- _TASK REQUIREMENTS_
Nothing but an exact copy is asked for: the lines in the material below from the one with "(Still not sure?" through the one with "Recalls and Warnings", pictures excluded.

--*--

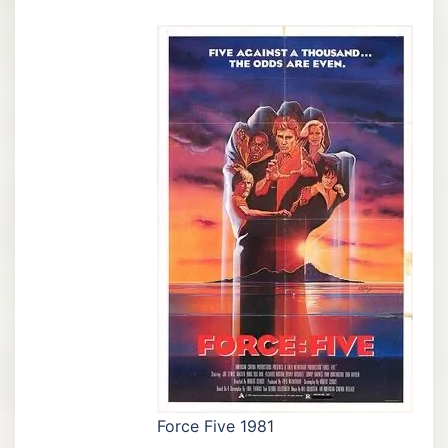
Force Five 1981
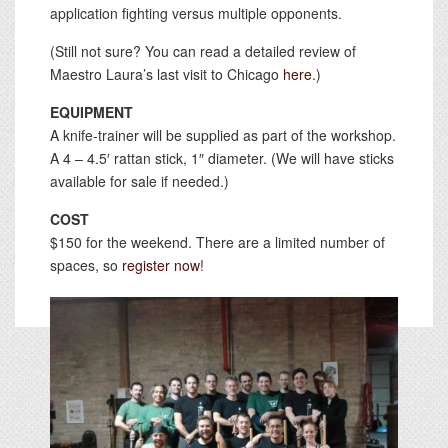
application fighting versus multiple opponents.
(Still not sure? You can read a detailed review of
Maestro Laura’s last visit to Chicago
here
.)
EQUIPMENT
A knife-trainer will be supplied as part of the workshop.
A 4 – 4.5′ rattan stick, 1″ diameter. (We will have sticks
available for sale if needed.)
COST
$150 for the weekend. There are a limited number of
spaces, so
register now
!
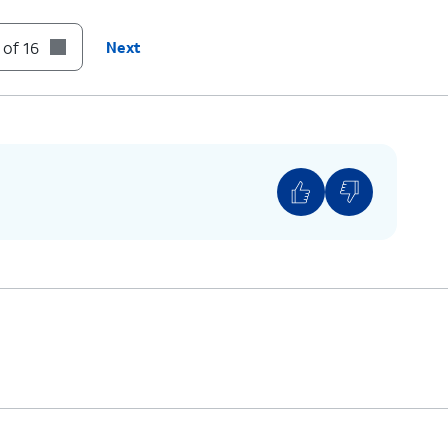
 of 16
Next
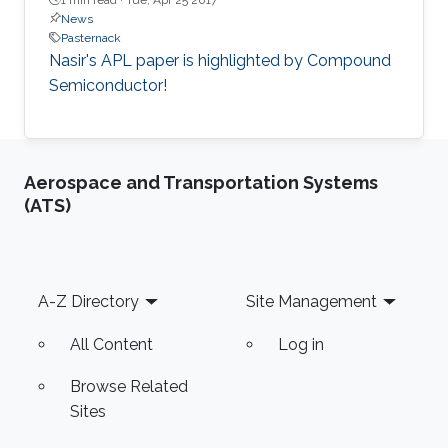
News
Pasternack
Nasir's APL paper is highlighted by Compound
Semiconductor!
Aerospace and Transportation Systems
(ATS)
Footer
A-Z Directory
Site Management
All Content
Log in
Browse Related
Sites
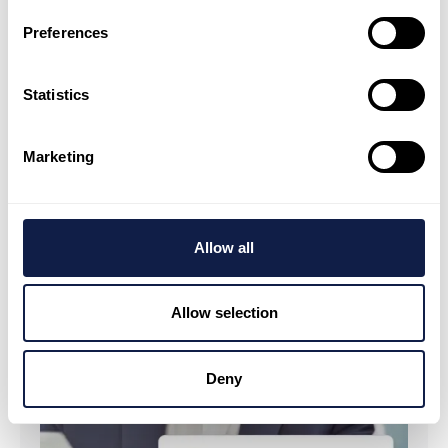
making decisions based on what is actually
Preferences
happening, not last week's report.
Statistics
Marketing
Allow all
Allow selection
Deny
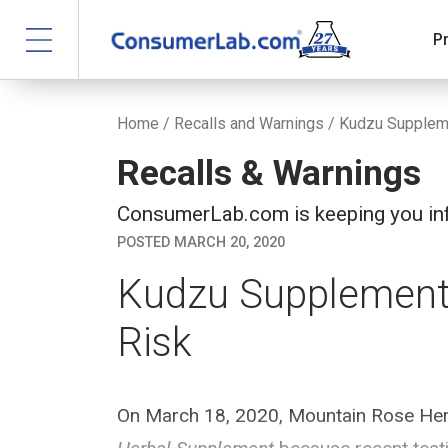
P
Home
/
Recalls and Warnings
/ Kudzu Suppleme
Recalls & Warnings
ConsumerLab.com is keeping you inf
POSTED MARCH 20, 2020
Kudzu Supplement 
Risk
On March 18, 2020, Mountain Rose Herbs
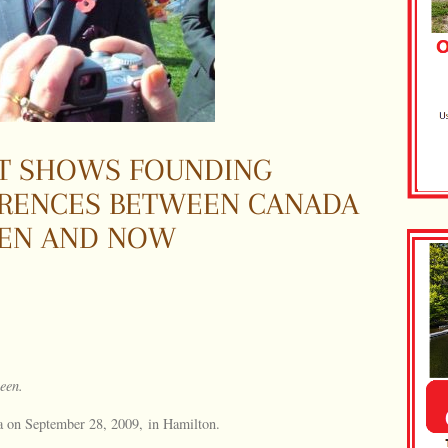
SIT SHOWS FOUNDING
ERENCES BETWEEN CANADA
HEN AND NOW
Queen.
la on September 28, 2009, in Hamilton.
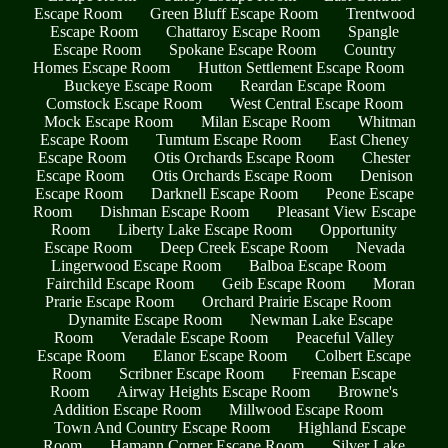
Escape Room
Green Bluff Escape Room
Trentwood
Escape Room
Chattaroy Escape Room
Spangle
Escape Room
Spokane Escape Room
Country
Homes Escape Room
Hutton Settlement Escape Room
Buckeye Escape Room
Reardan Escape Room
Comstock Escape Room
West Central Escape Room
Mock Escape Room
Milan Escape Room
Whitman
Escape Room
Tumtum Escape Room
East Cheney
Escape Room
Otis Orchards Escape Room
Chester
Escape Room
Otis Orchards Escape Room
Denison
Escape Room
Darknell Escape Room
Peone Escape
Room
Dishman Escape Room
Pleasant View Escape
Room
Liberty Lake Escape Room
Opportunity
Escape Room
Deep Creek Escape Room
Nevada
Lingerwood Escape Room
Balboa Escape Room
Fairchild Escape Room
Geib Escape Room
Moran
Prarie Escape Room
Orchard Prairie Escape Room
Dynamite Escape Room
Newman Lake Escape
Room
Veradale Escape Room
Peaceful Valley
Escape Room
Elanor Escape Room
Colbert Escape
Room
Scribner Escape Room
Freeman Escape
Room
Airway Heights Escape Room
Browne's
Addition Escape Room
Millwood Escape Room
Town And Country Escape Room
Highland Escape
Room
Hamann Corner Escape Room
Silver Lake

--*--

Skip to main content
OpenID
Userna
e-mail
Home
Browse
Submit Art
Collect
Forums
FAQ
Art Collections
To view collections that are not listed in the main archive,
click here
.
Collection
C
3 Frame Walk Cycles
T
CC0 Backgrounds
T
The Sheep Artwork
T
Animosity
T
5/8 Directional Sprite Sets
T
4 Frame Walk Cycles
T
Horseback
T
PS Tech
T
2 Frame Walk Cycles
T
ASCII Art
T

--*--

- _RESPONSE AREA_
(Still not sure? You can read a detailed review of
Maestro Laura’s last visit to Chicago
here
.)
EQUIPMENT
A knife-trainer will be supplied as part of the workshop.
A 4 – 4.5′ rattan stick, 1″ diameter. (We will have sticks
available for sale if needed.)
COST
$150 for the weekend. There are a limited number of
spaces, so
register now
!
 of 16
Next
News
Pasternack
Nasir's APL paper is highlighted by Compound
Semiconductor!
Aerospace and Transportation Systems
(ATS)
Footer
A-Z Directory
Site Management
All Content
Log in
Browse Related
Sites
making decisions based on what is actually
Preferences
happening, not last week's report.
Statistics
Marketing
Allow all
Allow selection
Deny
P
Home
/
Recalls and Warnings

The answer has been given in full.